05/26/2026
In 2018, doctors in Wisconsin opened a man's chest scans and saw cancer in both lungs.
He is identified, in the case file, only as John. A local Catholic man, devoted to a small shrine in Champion, Wisconsin — the chapel of Our Lady of Good Help, the only Vatican-approved Marian apparition site in the United States. He had been diagnosed with colorectal cancer. By the time the lung imaging came back, the disease had crossed the threshold every oncologist names with care.
It had metastasized.
Stage IV colorectal cancer with pulmonary metastasis is a five-year-survival number that doctors do not say lightly. Around fifteen percent. The treatment plan that begins after that imaging — chemotherapy, sometimes immunotherapy, sometimes surgery, mostly buying time — is a plan written by oncologists who know the math. John's oncologists wrote that plan. They sat with him and his family and named what they were treating and what they could realistically hope for.

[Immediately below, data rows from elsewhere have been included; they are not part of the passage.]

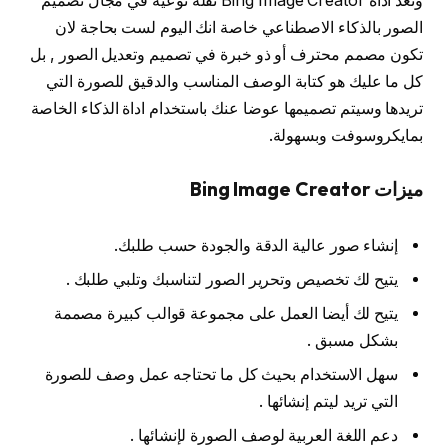
وتعد اداة Bing Image Creator نقلة نوعيه في مجال تصميم
الصور بالذكاء الاصطناعي خاصة انك اليوم لست بحاجة لان
تكون مصمم محترف أو ذو خبرة في تصميم وتعديل الصور , بل
كل ما عليك هو كتابة الوصف المناسب والدقيق للصورة التي
تريدها وسيتم تصميمها عوضا عنك باستخدام اداة الذكاء الخاصة
بمايكروسوفت وبسهولة.
ميزات Bing Image Creator
إنشاء صور عالية الدقة والجودة حسب طلبك.
يتيح لك تخصيص وتحرير الصور لتناسبك وتلبي طلبك .
يتيح لك أيضا العمل على مجموعة قوالب كبيرة مصممة
بشكل مسبق .
سهل الاستخدام بحيث كل ما تحتاجه عمل وصف للصورة
التي تريد ليتم إنشائها .
دعم اللغة العربية لوصف الصورة لإنشائها .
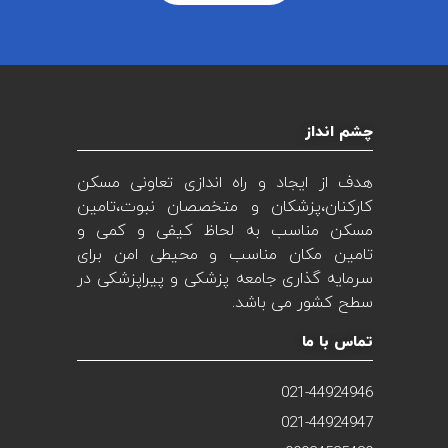
چشم انداز
هدف از ایجاد و راه اندازی تعاونی مسکن
کارکنان،پزشکان و متخصصان نبوت،تامین
مسکن مناسب به لحاظ کیفی و کمی و
تامین مکان مناسب و محیطی امن برای
سرمایه گذاری جامعه پزشکی و پیراپزشکی در
سطح کشور می باشد.
تماس با ما
021-44924946
021-44924947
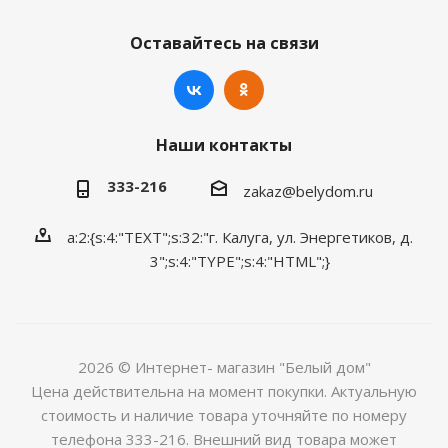
Оставайтесь на связи
Наши контакты
333-216
zakaz@belydom.ru
a:2:{s:4:"TEXT";s:32:"г. Калуга, ул. Энергетиков, д.
3";s:4:"TYPE";s:4:"HTML";}
2026 © Интернет- магазин "Белый дом"
Цена действительна на момент покупки. Актуальную
стоимость и наличие товара уточняйте по номеру
телефона 333-216. Внешний вид товара может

That was the medical picture.
What John carried into chemotherapy was a devotion to a Belgian immigrant woman who had died in 1896 — Adele Brise. Adele had come to Wisconsin from Belgium in 1855. In October 1859, walking through the woods of the Wisconsin frontier between her home and Mass, she saw a woman in white standing between two trees. The Lady spoke to her three times across three weeks and asked her to gather the children of that wild country and teach them their faith.
Adele did. For thirty-seven more years. She walked, in Wisconsin winters, from farm to farm. She taught Catholic immigrant children to pray. She founded a small school. She died in poverty in 1896 and was buried beside the chapel.

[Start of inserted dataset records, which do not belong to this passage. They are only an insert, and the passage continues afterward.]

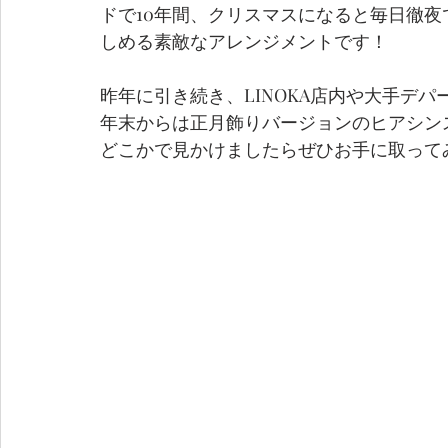
ドで10年間、クリスマスになると毎日徹
しめる素敵なアレンジメントです！
昨年に引き続き、LINOKA店内や大手デ
年末からは正月飾りバージョンのヒアシン
どこかで見かけましたらぜひお手に取って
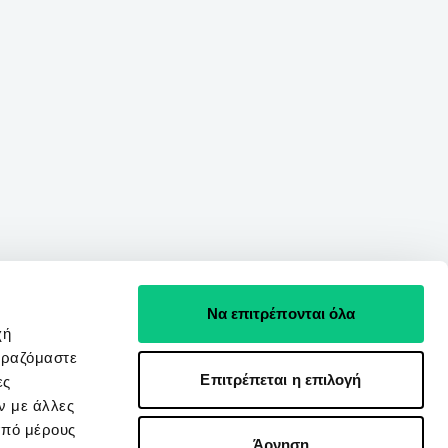
Να επιτρέπονται όλα
χή
ιραζόμαστε
Επιτρέπεται η επιλογή
ες
ν με άλλες
από μέρους
Άρνηση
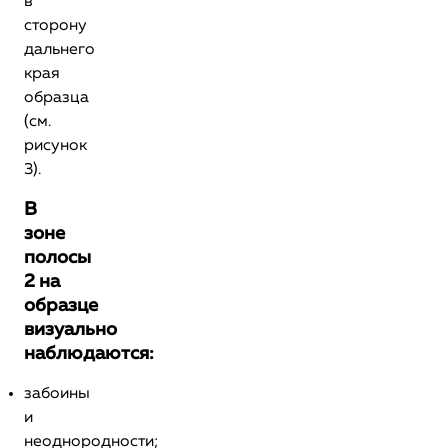
в
сторону
дальнего
края
образца
(см.
рисунок
3).
В
зоне
полосы
2 на
образце
визуально
наблюдаются:
забоины
и
неоднородности;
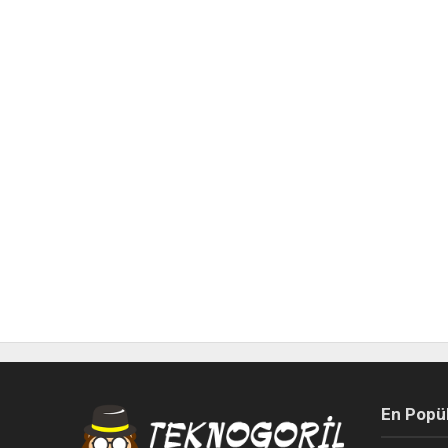
En Popü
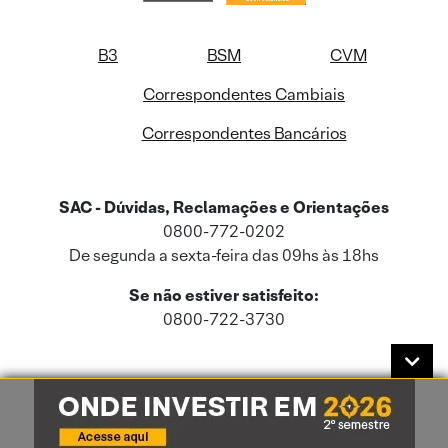
B3
BSM
CVM
Correspondentes Cambiais
Correspondentes Bancários
SAC - Dúvidas, Reclamações e Orientações
0800-772-0202
De segunda a sexta-feira das 09hs às 18hs
Se não estiver satisfeito:
0800-722-3730
Este site usa cookies e dados pessoais de acordo com a nossa
Política de
Cookies
e a nossa
Política de Privacidade
.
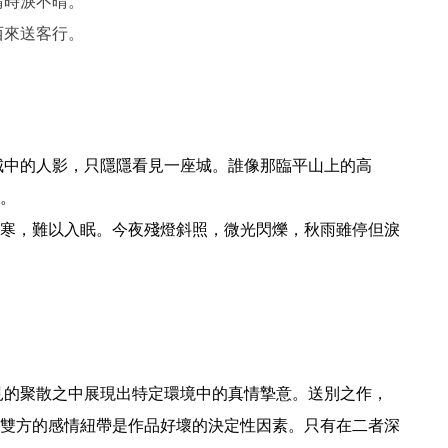
晴時淚不晴。
西來送客行。
。

寒，難以入眠。今夜殘燈斜照，微光閃爍，秋雨雖停但淚
雙方的感情紐帶是作品好壞的決定性因素。只有在二者深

John drove to that chapel.
He prayed there. He prayed in Adele's name. He kept driving back. Through chemotherapy. Through the long flat months of treatment. Through scans that the oncologists read and read again.
The scans came back clean.
Not improving. Not stable. Clean. No evidence of disease — the phrase oncologists use when imaging shows what they did not expect to see in this kind of case at this stage. In January 2022, John was declared NED. The lungs that had been carrying tumor were no longer carrying tumor.
His oncologists could not explain it.
Here is what most American Catholics do not yet know about Champion, Wisconsin. In December 2010, Bishop David Ricken of Green Bay formally approved the apparition there — the only approved Marian apparition in the United States. In 2022, the Vatican recognized the approval. In June 2024, the United States Conference of Catholic Bishops voted unanimously to open Adele Brise's cause for canonization.
John's case is one of the cases being investigated.
There is a long road ahead. Servant of God first, then Venerable, then Blessed, then Saint. The Diocese of Green Bay is collecting documentation. Doctors will testify. Scans will be reviewed. The case will eventually be sent to Rome. None of this is fast.
But it has started.
For more than a century and a half, Adele Brise was a woman known only to Wisconsin farm families and a few pilgrims who found their way to a small chapel in the woods. Now her cause is open in Rome — and one of the men whose imaging the Vatican will read is a man whose lungs were full of cancer in 2018 and were not full of cancer in 2022.
The cancer had a road.
The shrine had a road.
The cancer ended. The shrine kept going.